Written instruction a.
Extract a passage from the basketball forum thread word for word, beginning at the words "## TLR (May" and stopping after "things to say.".

Reading text.
#####
Best record means nothing playoff time. We had the best record in the East last year and where did it get us?

I know you're going to come back and say something like the Pacers are better and we have Rick Carlisle, but the fact remains that while it;s good to win during the regular season, for the good teams your season really starts come playoff time.

This comment is not a smart comment at all, it's just the truth IMO:

But, talking about how you guys have the best record so far and all that, really shows how little success you guys have had the last couple of years.


----------



## TLR (May 28, 2003)

Throw the records out. Who has played the best basketball so far this year? That's easily the Pacers. And with Isiah not being our coach there is no reason we are just gonna stop playing great. This is what Carlisle's system does for teams. If he had this talent over in Detroit you guys would have gone to the Finals twice.


----------



## MLKG (Aug 25, 2003)

A couple things to say.

Rick Carlisle may be the best regular season coach in the NBA. Pistons fans should know this. He gets absolutely everything out of a team in the regular season with his gameplanning. He knows how to play on strengths and hide team weakness. The real test will be the playoffs, where it becomes impossible to hide team weakness and win games based on gameplanning alone. Detroit owned New Jersey in the regular season last year, but we all know how that turned out in the playoffs.

Nobody is playing their best ball yet. But out of Indiana, New Orleans, and Detroit. The Pacers are definately the closest. That's just trademark Rick Carlisle. He gets his teams playing very well right away and has always been an early season dominator, even in Detroit.

Now, New Orleans. When they get Mashburn back I think they are the best team in the East. Assuming Baron Davis keeps up his play. I thought New Orleans was the best team in the east last year. They just always get killed by injuries, which is why I'm hesitant to call them a favorite for anything because Davis and Mashburn just haven't shown they can stay healthy. But if New Orleans goes into the playoffs this year at full health, everybody better watch out.
#####
Material for this exercise.
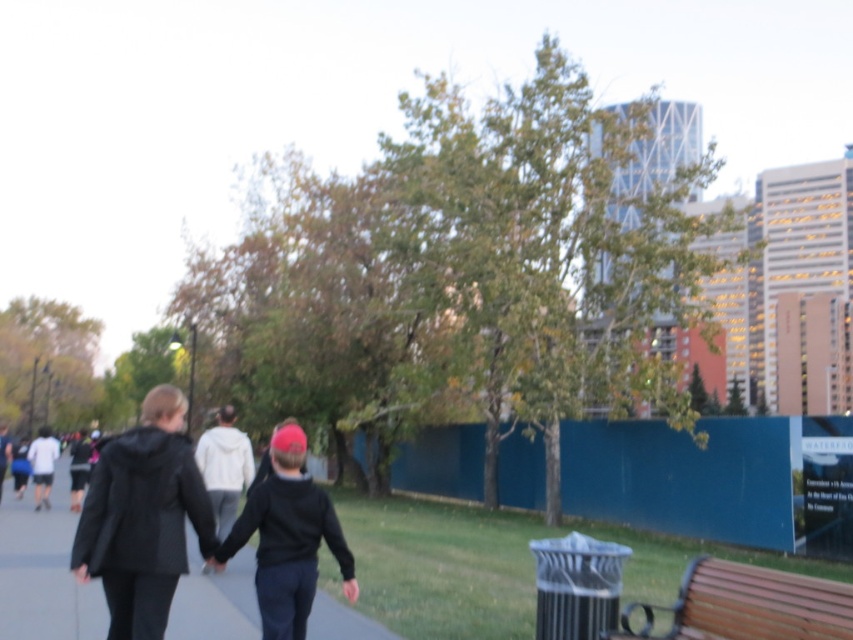
Question: From the image, what is the correct spatial relationship of black hoodie at center in relation to black matte jacket at center?

Choices:
 (A) above
 (B) below

Answer: (B)

Question: Which of the following is the closest to the observer?

Choices:
 (A) white matte shirt at left
 (B) dark gray hoodie at center
 (C) black hoodie at center

Answer: (C)

Question: Which is farther from the brown wooden bench at lower right?

Choices:
 (A) black matte jacket at center
 (B) white matte shirt at left

Answer: (B)

Question: Which point is closer to the camera taking this photo?

Choices:
 (A) (277, 561)
 (B) (160, 509)

Answer: (B)

Question: Is brown wooden bench at lower right wider than dark gray hoodie at center?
#####
Written instruction b.
Copy the lines of the records verbatim, starting at the line that contains "Question: Which is" and continuing through the end of the records.

Finished answer a.
## TLR (May 28, 2003)

Throw the records out. Who has played the best basketball so far this year? That's easily the Pacers. And with Isiah not being our coach there is no reason we are just gonna stop playing great. This is what Carlisle's system does for teams. If he had this talent over in Detroit you guys would have gone to the Finals twice.


----------



## MLKG (Aug 25, 2003)

A couple things to say.

Finished answer b.
Question: Which is farther from the brown wooden bench at lower right?

Choices:
 (A) black matte jacket at center
 (B) white matte shirt at left

Answer: (B)

Question: Which point is closer to the camera taking this photo?

Choices:
 (A) (277, 561)
 (B) (160, 509)

Answer: (B)

Question: Is brown wooden bench at lower right wider than dark gray hoodie at center?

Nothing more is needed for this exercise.